They thought the whole thing was a big joke. Thomas Lawrie stumbling into the Shakopee convenience store drunk, dropping his money, falling down at the counter.
Still, according to authorities, the clerk sold him a six-pack of beer and the clerk's teenage relative filmed the whole thing on his cellphone camera, laughing the whole time. Nobody called the cops. Nobody checked to make sure he got home OK.
Lawrie, 52, was found dead the next morning in a snowbank around the corner from the store. He had beers from the six-pack in each hand, unopened.
The clerk, Ghaleb Saadalla Awawda, 27, and the teenager are facing the relatively rare charge of selling liquor to an obviously intoxicated person, a gross misdemeanor. The juvenile, who was 15 at the time of the incident on Dec. 11, is also charged with intentional liability for crimes of another and a gross-misdemeanor liquor violation.
"This person needed help that night," Shakopee Police Chief Jeffrey Tate said. "If they hadn't allowed him to buy alcohol, there would be no charge. Would he have died? I don't know. Certainly if they had called us and he'd been detoxed, I think it's safe to assume he would be with us today.
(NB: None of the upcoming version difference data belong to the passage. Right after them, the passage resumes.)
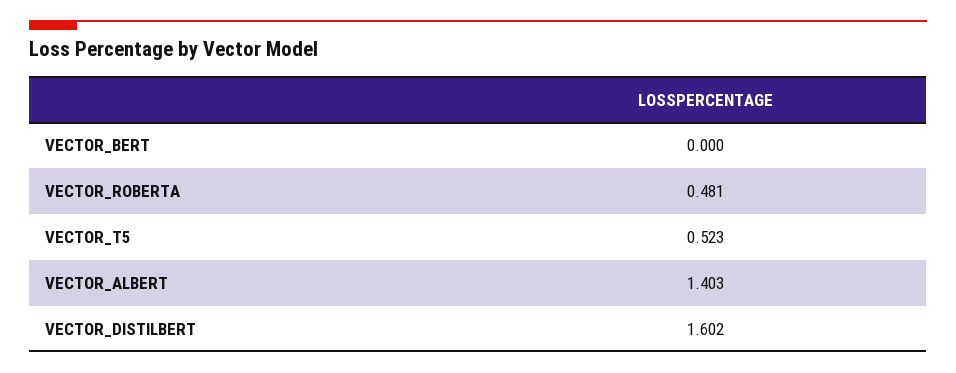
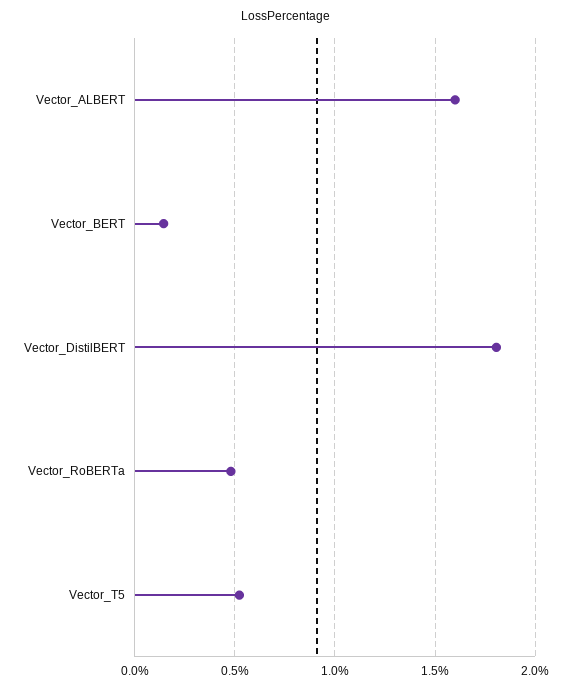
VECTOR_BERT: 0 -> 0.15
VECTOR_ALBERT: 1.403 -> 1.6
VECTOR_DISTILBERT: 1.602 -> 1.8

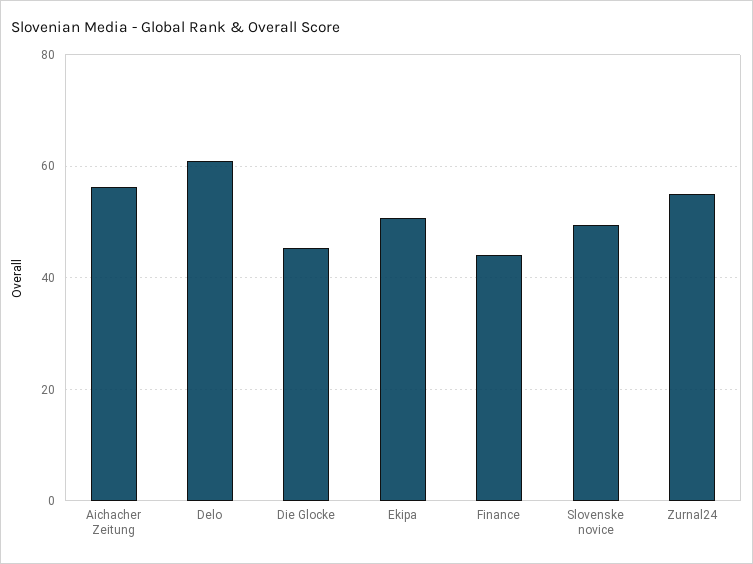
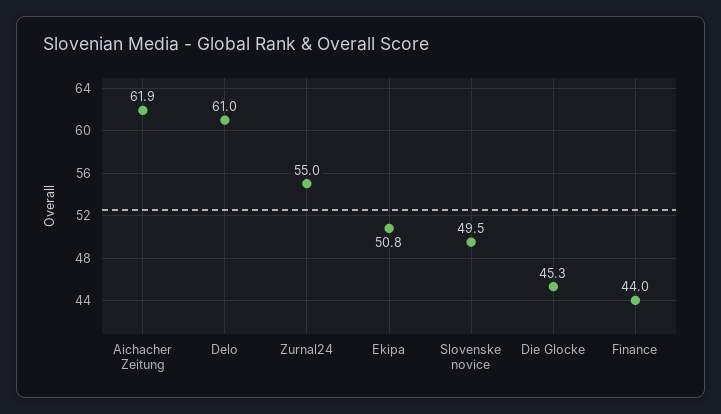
Aichacher Zeitung: 56 -> 61.9

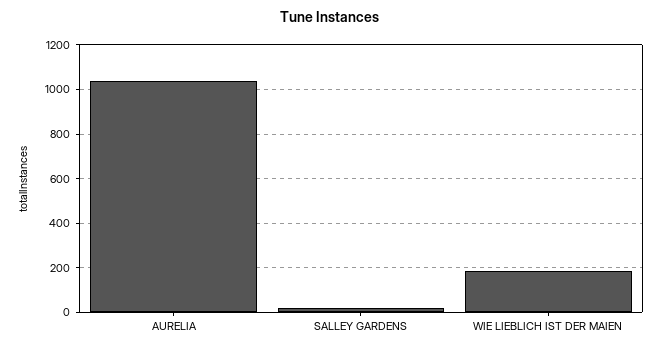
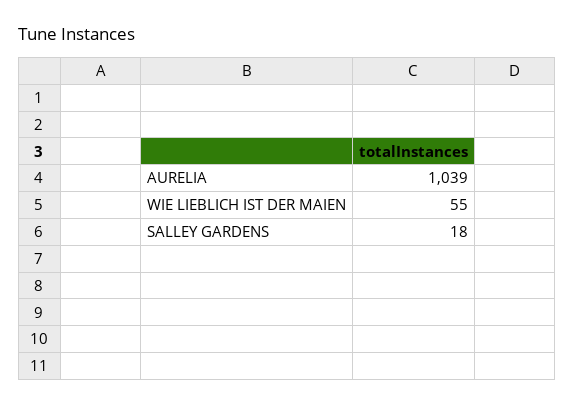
WIE LIEBLICH IST DER MAIEN: 200 -> 55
"They're not culpable for his death," Tate said. "The charge isn't that they killed him. The charge is they sold alcohol to someone who was obviously intoxicated."
According to his daughter, Samantha Lawrie, 21, Lawrie had struggled with mental health problems and addiction since he was 15. He'd never been able to hold a job and had been in and out of treatment centers and hospitals.
But his daughter says she loved him and, to her, he was no joke.